### Problem to solve
Exclude all pictures, and reproduce exactly the lines from the one containing "mouse_move(518, 403)" through the end of the records, with nothing else added.
━━ Data for processing
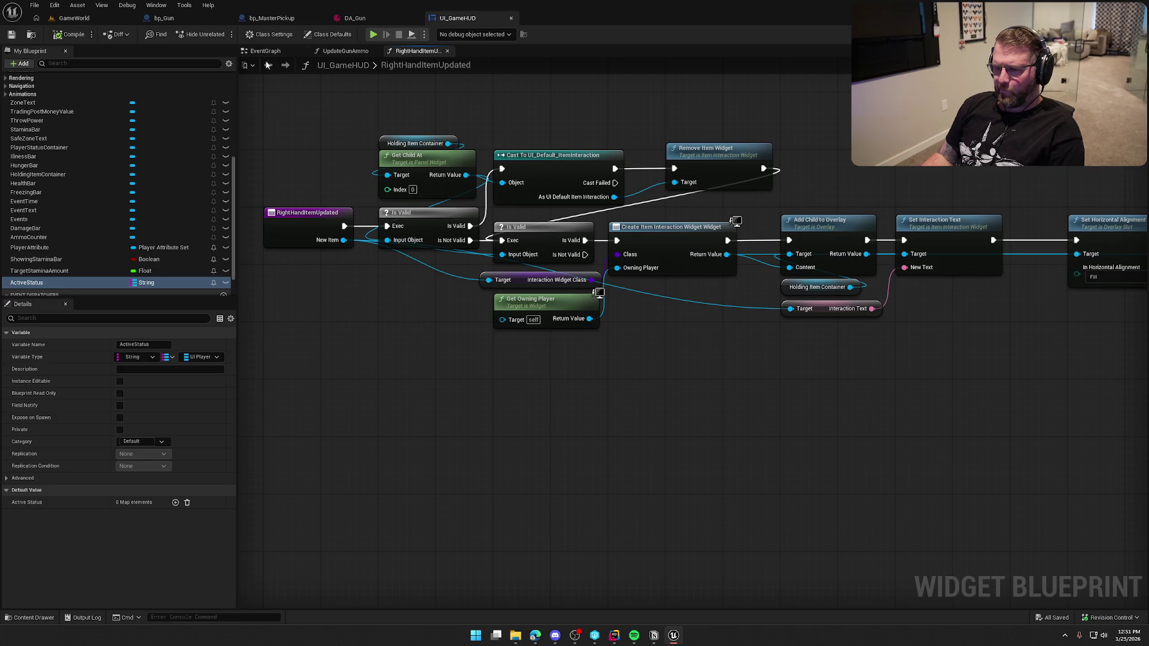
left_click_drag(383, 13, 462, 21)
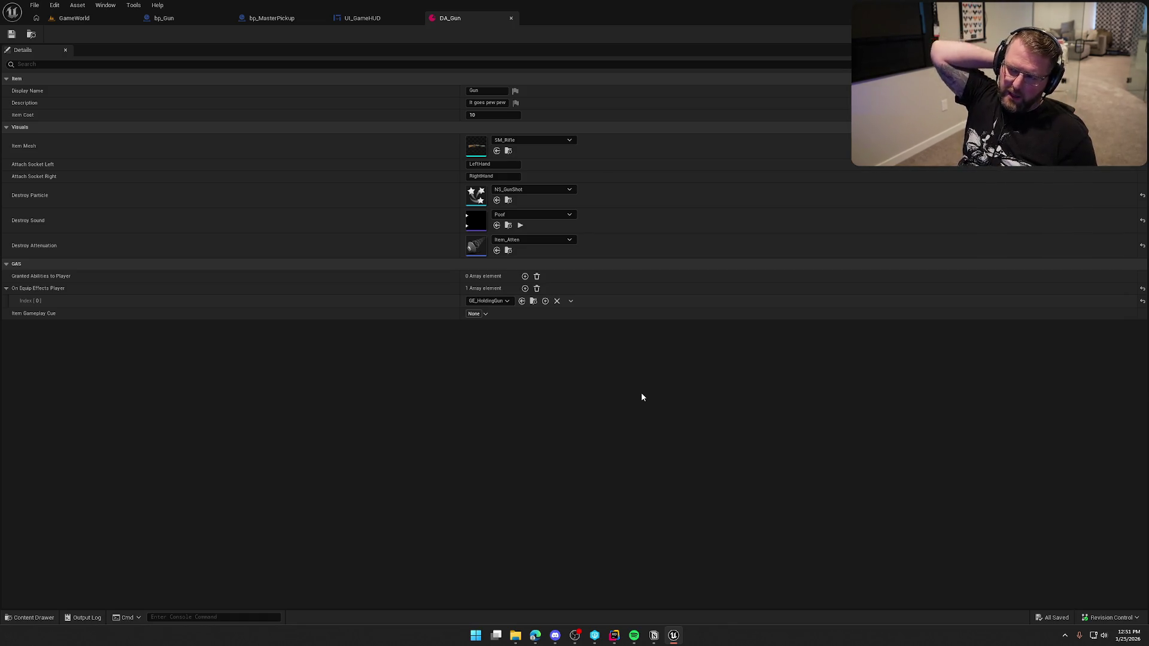
Go back to the UI_GameHUD tab showing the RightHandItemUpdated graph.
left_click(362, 18)
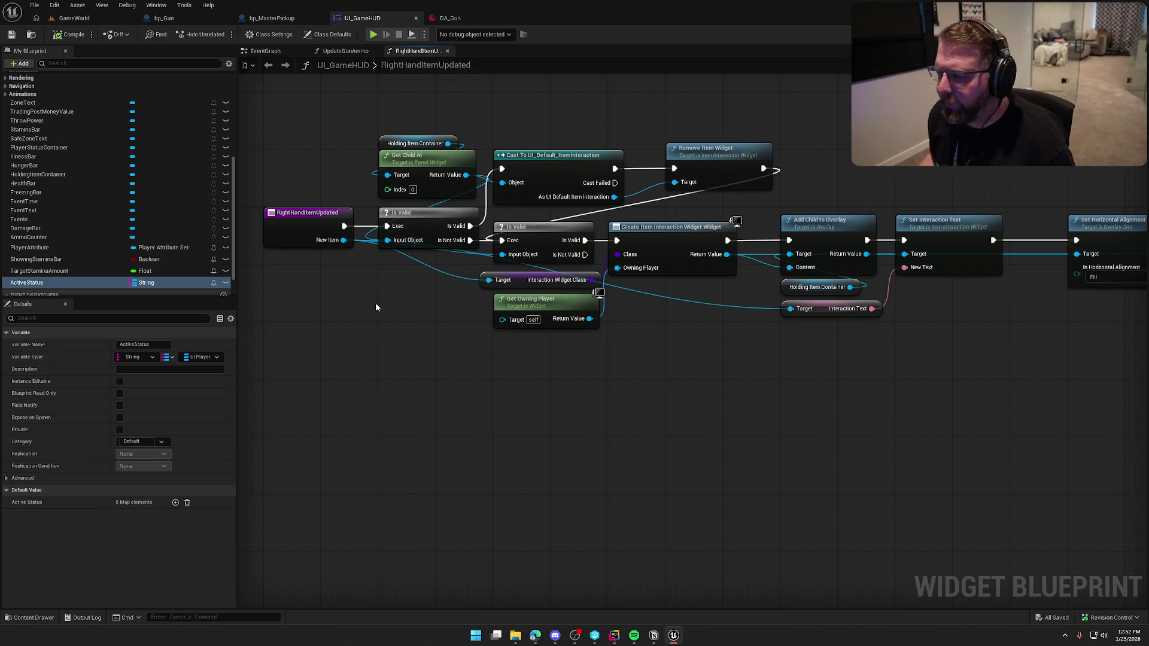
mouse_move(606, 588)
left_mouse_down()
mouse_move(534, 413)
mouse_move(518, 403)
left_mouse_up()
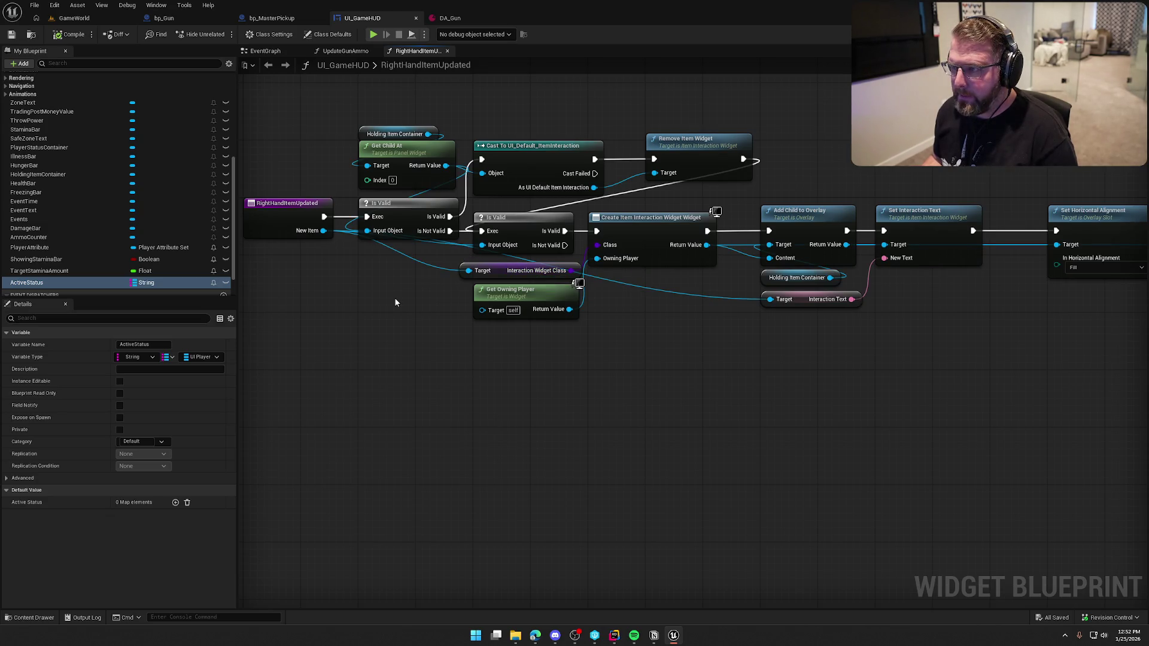
left_click_drag(480, 400, 520, 388)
━━━━
### Expected answer
mouse_move(518, 403)
left_mouse_up()
left_click_drag(480, 400, 520, 388)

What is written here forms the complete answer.